Try it
Please copy exactly every line from the one that contains "225 741 1490" to the end of the data below, with both ends included and no other lines.

Stored data
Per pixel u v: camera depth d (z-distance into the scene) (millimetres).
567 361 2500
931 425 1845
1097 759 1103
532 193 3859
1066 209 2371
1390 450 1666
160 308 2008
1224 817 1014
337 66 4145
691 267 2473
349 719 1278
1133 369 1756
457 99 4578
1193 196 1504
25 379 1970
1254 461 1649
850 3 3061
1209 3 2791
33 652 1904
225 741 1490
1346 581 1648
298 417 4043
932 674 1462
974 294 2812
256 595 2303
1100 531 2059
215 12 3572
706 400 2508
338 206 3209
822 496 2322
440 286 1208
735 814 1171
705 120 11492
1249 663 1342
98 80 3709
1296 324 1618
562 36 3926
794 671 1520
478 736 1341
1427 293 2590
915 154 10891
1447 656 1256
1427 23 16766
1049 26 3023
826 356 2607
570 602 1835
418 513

Result of the task
225 741 1490
1346 581 1648
298 417 4043
932 674 1462
974 294 2812
256 595 2303
1100 531 2059
215 12 3572
706 400 2508
338 206 3209
822 496 2322
440 286 1208
735 814 1171
705 120 11492
1249 663 1342
98 80 3709
1296 324 1618
562 36 3926
794 671 1520
478 736 1341
1427 293 2590
915 154 10891
1447 656 1256
1427 23 16766
1049 26 3023
826 356 2607
570 602 1835
418 513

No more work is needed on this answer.